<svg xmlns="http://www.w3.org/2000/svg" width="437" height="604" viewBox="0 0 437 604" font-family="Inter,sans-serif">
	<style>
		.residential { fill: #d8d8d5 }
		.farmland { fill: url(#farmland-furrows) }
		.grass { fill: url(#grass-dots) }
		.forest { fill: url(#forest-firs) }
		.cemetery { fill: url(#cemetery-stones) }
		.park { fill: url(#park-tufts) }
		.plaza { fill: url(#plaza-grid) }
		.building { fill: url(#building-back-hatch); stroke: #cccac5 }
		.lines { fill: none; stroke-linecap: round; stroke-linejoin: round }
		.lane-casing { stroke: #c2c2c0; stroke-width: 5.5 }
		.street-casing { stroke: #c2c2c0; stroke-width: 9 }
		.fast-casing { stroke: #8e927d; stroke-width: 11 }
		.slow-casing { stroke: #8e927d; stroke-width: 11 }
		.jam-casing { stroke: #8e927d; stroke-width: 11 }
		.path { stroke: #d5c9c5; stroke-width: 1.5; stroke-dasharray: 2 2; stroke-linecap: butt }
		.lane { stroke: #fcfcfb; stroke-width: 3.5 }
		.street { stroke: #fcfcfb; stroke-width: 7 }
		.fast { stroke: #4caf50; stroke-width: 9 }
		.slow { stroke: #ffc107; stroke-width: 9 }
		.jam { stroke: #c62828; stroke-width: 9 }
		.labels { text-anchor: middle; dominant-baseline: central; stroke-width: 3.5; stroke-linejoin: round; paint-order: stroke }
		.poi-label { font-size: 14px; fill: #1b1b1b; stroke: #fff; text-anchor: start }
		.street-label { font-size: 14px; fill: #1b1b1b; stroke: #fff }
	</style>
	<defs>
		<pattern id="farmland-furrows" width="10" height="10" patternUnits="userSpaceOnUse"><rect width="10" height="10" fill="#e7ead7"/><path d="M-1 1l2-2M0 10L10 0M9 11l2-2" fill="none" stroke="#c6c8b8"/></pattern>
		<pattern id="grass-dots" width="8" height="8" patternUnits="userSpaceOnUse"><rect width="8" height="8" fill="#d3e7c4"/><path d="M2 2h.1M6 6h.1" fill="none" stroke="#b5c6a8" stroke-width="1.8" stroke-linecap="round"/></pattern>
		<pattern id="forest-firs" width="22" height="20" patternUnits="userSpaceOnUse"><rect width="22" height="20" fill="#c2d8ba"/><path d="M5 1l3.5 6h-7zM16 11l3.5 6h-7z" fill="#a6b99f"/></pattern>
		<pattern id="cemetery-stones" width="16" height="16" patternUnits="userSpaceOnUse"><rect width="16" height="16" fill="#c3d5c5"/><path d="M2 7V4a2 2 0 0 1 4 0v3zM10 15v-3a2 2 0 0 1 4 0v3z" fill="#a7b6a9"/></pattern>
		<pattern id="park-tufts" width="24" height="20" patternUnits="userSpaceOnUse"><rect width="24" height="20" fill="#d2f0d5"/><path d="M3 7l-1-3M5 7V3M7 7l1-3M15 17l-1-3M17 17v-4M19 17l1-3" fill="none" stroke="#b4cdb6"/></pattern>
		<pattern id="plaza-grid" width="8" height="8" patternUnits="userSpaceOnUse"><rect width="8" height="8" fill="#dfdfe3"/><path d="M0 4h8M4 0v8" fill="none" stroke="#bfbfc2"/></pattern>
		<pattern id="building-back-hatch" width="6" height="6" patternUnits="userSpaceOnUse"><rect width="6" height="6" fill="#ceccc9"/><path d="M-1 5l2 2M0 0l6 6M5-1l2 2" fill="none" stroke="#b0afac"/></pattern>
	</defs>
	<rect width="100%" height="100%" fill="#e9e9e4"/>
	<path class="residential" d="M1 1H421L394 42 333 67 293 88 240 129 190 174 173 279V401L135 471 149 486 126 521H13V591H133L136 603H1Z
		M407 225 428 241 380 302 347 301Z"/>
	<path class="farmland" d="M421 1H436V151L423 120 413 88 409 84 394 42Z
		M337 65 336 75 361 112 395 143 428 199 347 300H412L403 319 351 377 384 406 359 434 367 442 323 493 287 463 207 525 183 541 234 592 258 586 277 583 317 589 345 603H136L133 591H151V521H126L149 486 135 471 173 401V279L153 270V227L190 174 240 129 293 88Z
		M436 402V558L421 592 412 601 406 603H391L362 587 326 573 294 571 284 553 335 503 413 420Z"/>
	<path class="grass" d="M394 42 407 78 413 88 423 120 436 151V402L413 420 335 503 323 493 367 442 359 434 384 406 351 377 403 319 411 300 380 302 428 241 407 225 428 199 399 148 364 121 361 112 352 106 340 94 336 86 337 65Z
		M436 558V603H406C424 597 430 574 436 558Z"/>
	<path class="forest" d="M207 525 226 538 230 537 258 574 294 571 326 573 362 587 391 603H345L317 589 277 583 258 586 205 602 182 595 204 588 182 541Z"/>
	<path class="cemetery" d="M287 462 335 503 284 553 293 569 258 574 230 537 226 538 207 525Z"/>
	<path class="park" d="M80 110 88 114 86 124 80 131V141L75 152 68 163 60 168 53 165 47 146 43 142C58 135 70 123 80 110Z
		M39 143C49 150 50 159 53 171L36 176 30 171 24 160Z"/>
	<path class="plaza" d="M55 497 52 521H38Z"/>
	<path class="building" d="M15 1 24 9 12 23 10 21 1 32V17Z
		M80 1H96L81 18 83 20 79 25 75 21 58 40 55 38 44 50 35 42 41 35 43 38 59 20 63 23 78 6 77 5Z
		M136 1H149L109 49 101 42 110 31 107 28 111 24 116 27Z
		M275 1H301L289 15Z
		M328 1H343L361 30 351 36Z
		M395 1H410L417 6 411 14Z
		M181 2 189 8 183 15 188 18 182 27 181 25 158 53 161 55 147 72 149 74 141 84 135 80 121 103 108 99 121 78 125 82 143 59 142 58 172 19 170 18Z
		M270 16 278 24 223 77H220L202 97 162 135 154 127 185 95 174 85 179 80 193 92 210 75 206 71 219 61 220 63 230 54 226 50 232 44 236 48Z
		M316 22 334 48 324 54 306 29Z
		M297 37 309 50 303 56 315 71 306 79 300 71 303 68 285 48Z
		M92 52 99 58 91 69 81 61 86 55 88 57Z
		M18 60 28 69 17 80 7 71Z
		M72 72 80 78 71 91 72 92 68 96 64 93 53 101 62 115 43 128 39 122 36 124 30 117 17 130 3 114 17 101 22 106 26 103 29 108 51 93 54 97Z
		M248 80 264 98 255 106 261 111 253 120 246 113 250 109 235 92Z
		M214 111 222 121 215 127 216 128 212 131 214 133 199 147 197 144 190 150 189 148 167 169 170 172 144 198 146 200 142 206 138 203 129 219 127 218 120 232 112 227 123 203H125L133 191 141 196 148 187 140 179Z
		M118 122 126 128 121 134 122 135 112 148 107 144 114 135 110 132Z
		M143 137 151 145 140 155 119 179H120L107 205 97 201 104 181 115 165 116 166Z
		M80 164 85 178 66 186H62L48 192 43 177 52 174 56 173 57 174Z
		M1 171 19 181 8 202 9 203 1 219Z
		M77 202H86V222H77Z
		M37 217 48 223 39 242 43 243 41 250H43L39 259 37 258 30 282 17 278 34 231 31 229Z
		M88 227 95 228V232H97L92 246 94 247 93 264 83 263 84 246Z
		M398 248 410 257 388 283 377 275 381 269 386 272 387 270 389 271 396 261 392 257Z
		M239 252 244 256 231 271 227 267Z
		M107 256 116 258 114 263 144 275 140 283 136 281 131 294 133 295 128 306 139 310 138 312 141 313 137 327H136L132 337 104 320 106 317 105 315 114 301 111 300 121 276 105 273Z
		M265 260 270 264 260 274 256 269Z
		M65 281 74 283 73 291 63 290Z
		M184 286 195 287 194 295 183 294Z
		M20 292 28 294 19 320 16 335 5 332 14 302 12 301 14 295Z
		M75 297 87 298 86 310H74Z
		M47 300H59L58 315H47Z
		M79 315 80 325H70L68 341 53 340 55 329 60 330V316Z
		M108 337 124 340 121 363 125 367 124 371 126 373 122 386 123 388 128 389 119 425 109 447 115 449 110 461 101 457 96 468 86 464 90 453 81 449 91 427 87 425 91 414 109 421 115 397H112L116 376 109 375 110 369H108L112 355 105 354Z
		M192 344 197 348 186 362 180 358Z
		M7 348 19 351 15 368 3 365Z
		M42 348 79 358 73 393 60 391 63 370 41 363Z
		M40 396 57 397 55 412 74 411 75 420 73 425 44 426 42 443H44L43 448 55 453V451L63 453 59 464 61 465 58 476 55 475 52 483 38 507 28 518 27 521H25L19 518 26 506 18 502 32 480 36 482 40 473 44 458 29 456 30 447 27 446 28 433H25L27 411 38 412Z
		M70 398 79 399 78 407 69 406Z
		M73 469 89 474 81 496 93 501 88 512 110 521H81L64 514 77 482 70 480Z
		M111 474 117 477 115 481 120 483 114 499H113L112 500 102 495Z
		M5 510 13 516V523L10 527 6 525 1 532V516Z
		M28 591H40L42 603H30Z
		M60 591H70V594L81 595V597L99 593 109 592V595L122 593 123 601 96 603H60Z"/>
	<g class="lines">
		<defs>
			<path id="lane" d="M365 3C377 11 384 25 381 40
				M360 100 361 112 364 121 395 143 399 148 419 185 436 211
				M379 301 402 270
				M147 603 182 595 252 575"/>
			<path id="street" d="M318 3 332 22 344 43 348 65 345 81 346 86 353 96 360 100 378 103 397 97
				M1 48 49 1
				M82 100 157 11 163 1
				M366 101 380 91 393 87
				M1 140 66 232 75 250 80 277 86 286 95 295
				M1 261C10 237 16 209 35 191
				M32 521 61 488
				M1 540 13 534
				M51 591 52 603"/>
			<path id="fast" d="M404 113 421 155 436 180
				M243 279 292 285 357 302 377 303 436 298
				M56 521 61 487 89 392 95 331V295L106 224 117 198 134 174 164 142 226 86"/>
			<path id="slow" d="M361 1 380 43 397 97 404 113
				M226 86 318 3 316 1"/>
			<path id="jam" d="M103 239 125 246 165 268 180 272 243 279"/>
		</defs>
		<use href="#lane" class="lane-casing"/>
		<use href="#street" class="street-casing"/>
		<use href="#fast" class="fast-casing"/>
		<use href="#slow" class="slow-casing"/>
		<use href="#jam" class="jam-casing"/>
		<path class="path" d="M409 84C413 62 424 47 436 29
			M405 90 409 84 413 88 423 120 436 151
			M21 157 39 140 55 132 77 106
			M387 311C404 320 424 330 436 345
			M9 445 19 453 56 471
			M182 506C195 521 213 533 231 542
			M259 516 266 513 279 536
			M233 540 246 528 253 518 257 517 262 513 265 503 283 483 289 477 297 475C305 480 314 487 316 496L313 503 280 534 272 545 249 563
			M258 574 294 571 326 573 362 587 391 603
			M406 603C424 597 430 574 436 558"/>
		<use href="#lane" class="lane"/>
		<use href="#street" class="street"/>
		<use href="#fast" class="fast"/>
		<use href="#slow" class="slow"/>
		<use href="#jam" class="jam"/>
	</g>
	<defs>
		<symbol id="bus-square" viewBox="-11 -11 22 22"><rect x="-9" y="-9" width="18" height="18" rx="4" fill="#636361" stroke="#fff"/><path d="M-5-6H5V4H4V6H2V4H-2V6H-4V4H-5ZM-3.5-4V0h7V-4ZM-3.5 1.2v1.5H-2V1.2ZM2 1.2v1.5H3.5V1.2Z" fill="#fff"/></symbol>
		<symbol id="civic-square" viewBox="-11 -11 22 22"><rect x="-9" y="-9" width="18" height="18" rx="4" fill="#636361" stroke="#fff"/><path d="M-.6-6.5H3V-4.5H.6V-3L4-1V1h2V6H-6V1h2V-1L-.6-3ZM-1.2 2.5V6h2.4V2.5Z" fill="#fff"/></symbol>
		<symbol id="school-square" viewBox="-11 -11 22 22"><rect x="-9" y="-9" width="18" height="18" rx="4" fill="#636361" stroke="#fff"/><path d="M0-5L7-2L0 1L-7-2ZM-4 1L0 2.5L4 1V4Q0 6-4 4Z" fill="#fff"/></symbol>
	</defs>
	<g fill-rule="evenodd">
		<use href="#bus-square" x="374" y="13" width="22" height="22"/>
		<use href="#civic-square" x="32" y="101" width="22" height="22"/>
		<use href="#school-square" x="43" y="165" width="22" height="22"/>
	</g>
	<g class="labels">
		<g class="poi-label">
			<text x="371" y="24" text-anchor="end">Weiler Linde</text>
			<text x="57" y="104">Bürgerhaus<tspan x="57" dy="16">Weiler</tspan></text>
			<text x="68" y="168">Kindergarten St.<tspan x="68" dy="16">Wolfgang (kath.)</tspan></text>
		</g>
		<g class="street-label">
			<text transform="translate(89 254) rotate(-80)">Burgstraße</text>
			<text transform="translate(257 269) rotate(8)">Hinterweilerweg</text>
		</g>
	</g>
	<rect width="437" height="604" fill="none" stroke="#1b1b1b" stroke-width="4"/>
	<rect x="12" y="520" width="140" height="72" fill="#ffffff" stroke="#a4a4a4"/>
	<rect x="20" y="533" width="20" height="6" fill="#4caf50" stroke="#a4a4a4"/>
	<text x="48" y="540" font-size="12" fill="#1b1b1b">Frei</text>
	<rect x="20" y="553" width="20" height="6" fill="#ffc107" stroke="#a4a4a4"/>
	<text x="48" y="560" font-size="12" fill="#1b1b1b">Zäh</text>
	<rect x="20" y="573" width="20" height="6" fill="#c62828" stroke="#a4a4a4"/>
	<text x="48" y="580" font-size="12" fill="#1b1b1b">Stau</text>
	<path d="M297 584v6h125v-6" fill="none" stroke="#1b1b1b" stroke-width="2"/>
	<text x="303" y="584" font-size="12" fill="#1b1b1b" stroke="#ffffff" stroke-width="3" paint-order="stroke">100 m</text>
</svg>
######
▶ _TASK BRIEF_
Search the entries above for the word "lines" and copy each line where it appears.

▶ _EXERCISE RESULT_
		.lines { fill: none; stroke-linecap: round; stroke-linejoin: round }
	<g class="lines">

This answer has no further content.